### PROBLEM REQUIREMENTS
If a line in the entries below includes "Kunden", pick it out and copy it.

────────

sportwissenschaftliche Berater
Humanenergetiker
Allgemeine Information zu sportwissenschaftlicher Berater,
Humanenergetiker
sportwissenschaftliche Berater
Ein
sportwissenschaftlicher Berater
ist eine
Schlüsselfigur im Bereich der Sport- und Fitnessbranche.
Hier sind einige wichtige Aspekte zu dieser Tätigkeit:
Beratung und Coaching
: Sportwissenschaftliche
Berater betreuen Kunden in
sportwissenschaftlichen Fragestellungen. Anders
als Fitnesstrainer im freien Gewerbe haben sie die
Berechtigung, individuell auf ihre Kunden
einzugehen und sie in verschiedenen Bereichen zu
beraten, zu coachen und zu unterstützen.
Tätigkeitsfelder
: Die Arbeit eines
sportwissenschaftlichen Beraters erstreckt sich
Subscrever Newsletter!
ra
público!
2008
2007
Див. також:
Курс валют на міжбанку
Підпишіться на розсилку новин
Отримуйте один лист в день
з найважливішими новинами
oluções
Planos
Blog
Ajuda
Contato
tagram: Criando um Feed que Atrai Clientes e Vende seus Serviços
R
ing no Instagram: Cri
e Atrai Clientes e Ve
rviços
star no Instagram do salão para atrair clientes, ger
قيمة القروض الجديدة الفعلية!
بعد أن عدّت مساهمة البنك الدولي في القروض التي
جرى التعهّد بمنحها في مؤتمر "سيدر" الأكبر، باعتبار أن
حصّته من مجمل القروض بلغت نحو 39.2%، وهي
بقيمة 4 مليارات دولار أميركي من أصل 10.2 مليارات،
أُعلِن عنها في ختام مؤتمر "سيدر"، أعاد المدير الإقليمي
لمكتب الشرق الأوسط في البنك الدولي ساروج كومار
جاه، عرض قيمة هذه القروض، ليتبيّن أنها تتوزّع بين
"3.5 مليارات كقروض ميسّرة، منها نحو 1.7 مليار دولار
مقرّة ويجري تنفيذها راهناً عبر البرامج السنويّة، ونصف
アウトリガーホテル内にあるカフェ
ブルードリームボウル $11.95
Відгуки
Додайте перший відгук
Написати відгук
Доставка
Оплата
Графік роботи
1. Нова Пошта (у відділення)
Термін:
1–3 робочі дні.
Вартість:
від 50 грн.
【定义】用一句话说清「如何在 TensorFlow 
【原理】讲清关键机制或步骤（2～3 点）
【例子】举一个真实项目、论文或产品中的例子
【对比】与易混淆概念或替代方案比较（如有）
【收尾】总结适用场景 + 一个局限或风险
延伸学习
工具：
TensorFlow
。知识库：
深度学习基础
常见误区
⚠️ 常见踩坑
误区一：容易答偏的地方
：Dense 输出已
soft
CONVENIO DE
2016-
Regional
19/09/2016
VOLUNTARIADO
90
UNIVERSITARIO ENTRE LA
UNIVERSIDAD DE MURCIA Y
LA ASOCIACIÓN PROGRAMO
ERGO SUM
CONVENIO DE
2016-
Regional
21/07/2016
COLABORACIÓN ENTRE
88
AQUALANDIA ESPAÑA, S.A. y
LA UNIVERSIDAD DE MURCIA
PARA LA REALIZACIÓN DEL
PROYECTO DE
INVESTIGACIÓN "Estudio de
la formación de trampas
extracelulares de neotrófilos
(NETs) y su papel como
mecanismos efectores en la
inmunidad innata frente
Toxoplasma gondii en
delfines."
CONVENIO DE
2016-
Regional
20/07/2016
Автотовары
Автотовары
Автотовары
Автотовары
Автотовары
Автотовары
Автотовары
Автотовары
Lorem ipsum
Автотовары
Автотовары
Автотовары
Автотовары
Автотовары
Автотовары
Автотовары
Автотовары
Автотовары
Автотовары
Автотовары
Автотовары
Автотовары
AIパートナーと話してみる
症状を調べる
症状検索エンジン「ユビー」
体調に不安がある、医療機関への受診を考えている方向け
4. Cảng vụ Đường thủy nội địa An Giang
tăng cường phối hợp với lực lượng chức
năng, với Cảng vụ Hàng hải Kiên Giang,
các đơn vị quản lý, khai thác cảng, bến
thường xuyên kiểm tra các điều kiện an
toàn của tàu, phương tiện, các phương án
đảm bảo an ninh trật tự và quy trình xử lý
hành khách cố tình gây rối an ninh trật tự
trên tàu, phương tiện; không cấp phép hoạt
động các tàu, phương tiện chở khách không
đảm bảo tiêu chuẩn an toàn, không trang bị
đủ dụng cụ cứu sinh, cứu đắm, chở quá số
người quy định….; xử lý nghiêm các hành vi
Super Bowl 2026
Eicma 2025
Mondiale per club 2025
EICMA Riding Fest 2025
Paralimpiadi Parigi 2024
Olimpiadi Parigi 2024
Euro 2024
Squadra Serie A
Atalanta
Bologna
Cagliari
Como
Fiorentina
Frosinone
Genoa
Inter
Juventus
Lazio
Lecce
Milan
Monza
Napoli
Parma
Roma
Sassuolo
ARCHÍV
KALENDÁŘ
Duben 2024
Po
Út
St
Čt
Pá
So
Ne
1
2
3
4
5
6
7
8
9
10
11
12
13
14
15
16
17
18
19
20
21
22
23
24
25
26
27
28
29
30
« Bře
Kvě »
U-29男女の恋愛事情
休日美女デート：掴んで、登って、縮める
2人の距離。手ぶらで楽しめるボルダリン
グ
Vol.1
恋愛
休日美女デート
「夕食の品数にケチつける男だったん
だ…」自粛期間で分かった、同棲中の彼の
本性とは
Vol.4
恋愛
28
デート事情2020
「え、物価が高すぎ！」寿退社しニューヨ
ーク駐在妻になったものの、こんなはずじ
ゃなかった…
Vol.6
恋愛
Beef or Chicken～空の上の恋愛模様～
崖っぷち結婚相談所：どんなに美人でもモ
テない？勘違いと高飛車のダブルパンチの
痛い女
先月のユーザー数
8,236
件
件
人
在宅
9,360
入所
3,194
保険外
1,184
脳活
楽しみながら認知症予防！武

────────

### RESPONSE
Berater betreuen Kunden in
Berechtigung, individuell auf ihre Kunden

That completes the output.